Neuer Bußgeldkatalog: Für Temposünder und Falschparker wird’s richtig teuer

Neuer Bußgeldkatalog: Für Temposünder und Falschparker wird’s richtig teuer

Geschwindigkeitsüberschreitungen sind kein Kavaliersdelikt. Dies zeigt die StVO-Novelle, die in wenigen Tagen, am 9. November, in Kraft treten wird, mehr als deutlich. Wer innerorts bis zu 10 km/h zu schnell fährt, hat künftig 30 Euro zu verschmerzen, fährt er 11 bis 15 km/h zu schnell, werden 50 Euro fällig und liegt die Überschreitung der Geschwindigkeit zwischen 16 und 20 km/h müssen gar 70 Euro berappt werden. Nach einem 30er-Schild sollte also künftig innerorts mit Argusaugen Ausschau gehalten werden. Wird eine 30er-Zone übersehen, wird’s gleich richtig teuer. Wer außerorts zu schnell fährt, muss ebenfalls im Schnitt mit einer Verdoppelung des Bußgeldes rechnen.

Und auch für Falschparker wird’s richtig teuer: Wer seinen Benziner auf einem E-Parkplatz abstellt, darf sich künftig über ein Strafgeld von 55 Euro freuen. Die gleiche Summe wird im Übrigen auch beim unzulässigen Parken auf einem Schwerbehindertenparkplatz fällig.

Merklich teurer wird auch das Überschreiten der Parkdauer. Hier werden jeweils 10 Euro mehr als bisher fällig, das heißt wird die Parkdauer um bis zu 30 Minuten überschritten, zahlt man 20 statt wie bisher 10 Euro, bei einem Überschreiten der Parkdauer um bis zu einer Stunde werden künftig 25 Euro, bis zu zwei Stunden 30 Euro, bis zu 3 Stunden 35 Euro und über 3 Stunden 40 Euro fällig. Wer auf einem Geh- oder Radweg parkt, zahlt eine Strafe von 55 Euro und steht er dort länger als eine Stunde, muss er nicht nur 70 Euro zahlen, sondern sammelt auch einen Punkt in seiner Flensburger Kartei. Auch das in Großstädten beliebte „Parken in zweiter Reihe“ wird künftig mit 55 Euro statt wie bisher mit „nur“ 15 Euro geahndet. Richtig teuer werden diese Verstöße, wenn sie mit Behinderungen, Gefährdungen oder Sachbeschädigungen einher gehen.
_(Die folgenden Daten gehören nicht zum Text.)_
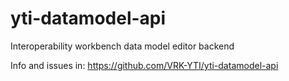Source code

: # yti-datamodel-api
Interoperability workbench data model editor backend

Info and issues in: https://github.com/VRK-YTI/yti-datamodel-api
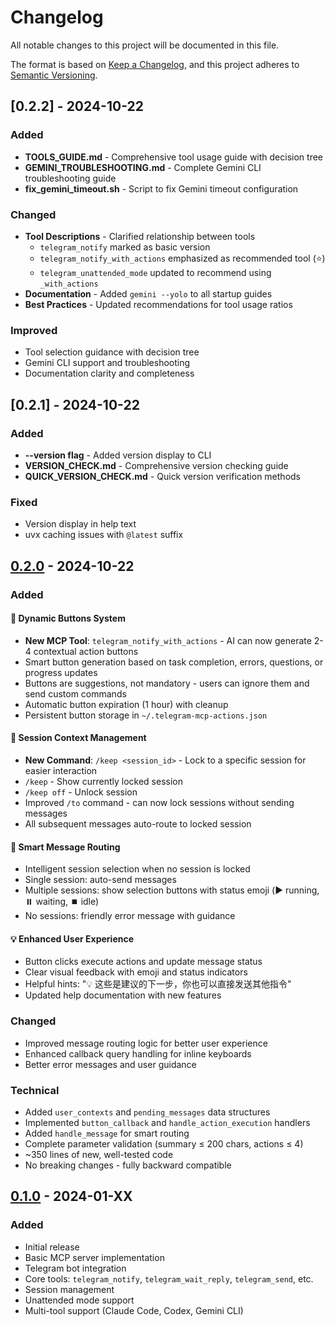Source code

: # Changelog

All notable changes to this project will be documented in this file.

The format is based on [Keep a Changelog](https://keepachangelog.com/en/1.0.0/),
and this project adheres to [Semantic Versioning](https://semver.org/spec/v2.0.0.html).

## [0.2.2] - 2024-10-22

### Added
- **TOOLS_GUIDE.md** - Comprehensive tool usage guide with decision tree
- **GEMINI_TROUBLESHOOTING.md** - Complete Gemini CLI troubleshooting guide
- **fix_gemini_timeout.sh** - Script to fix Gemini timeout configuration

### Changed
- **Tool Descriptions** - Clarified relationship between tools
  - `telegram_notify` marked as basic version
  - `telegram_notify_with_actions` emphasized as recommended tool (⭐)
  - `telegram_unattended_mode` updated to recommend using `_with_actions`
- **Documentation** - Added `gemini --yolo` to all startup guides
- **Best Practices** - Updated recommendations for tool usage ratios

### Improved
- Tool selection guidance with decision tree
- Gemini CLI support and troubleshooting
- Documentation clarity and completeness

## [0.2.1] - 2024-10-22

### Added
- **--version flag** - Added version display to CLI
- **VERSION_CHECK.md** - Comprehensive version checking guide
- **QUICK_VERSION_CHECK.md** - Quick version verification methods

### Fixed
- Version display in help text
- uvx caching issues with `@latest` suffix

## [0.2.0] - 2024-10-22

### Added

#### 🎯 Dynamic Buttons System
- **New MCP Tool**: `telegram_notify_with_actions` - AI can now generate 2-4 contextual action buttons
- Smart button generation based on task completion, errors, questions, or progress updates
- Buttons are suggestions, not mandatory - users can ignore them and send custom commands
- Automatic button expiration (1 hour) with cleanup
- Persistent button storage in `~/.telegram-mcp-actions.json`

#### 📌 Session Context Management
- **New Command**: `/keep <session_id>` - Lock to a specific session for easier interaction
- `/keep` - Show currently locked session
- `/keep off` - Unlock session
- Improved `/to` command - can now lock sessions without sending messages
- All subsequent messages auto-route to locked session

#### 🎯 Smart Message Routing
- Intelligent session selection when no session is locked
- Single session: auto-send messages
- Multiple sessions: show selection buttons with status emoji (▶️ running, ⏸️ waiting, ⏹️ idle)
- No sessions: friendly error message with guidance

#### 💡 Enhanced User Experience
- Button clicks execute actions and update message status
- Clear visual feedback with emoji and status indicators
- Helpful hints: "💡 这些是建议的下一步，你也可以直接发送其他指令"
- Updated help documentation with new features

### Changed
- Improved message routing logic for better user experience
- Enhanced callback query handling for inline keyboards
- Better error messages and user guidance

### Technical
- Added `user_contexts` and `pending_messages` data structures
- Implemented `button_callback` and `handle_action_execution` handlers
- Added `handle_message` for smart routing
- Complete parameter validation (summary ≤ 200 chars, actions ≤ 4)
- ~350 lines of new, well-tested code
- No breaking changes - fully backward compatible

## [0.1.0] - 2024-01-XX

### Added
- Initial release
- Basic MCP server implementation
- Telegram bot integration
- Core tools: `telegram_notify`, `telegram_wait_reply`, `telegram_send`, etc.
- Session management
- Unattended mode support
- Multi-tool support (Claude Code, Codex, Gemini CLI)

[0.2.0]: https://github.com/batianVolyc/telegram-mcp-server/compare/v0.1.0...v0.2.0
[0.1.0]: https://github.com/batianVolyc/telegram-mcp-server/releases/tag/v0.1.0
Das Bilden einer Rettungsgasse ist seit Jahren ein Dauerbrenner, denn noch immer sind Autofahrer nicht in der Lage oder willens diese Verkehrsregel umzusetzen. Noch allzu oft müssen sich Polizei, Feuerwehr und Rettungskräfte ihren Weg auf einer verstopften Autobahn oder Außerortsstraße suchen. Daher wird jetzt zu drastischen Maßnahmen gegriffen und das nicht nur im monetären Sinn. Autofahrer, die eine Rettungsgasse missachten, indem sie sich nicht an der Bildung einer solchen beteiligen oder eine solche gar unberechtigt für ihr eigenes Fortkommen nutzen, werden nicht nur mit einem hohen Bußgeld, sondern neben 2 Punkten auch mit einem einmonatigen Fahrverbot belegt.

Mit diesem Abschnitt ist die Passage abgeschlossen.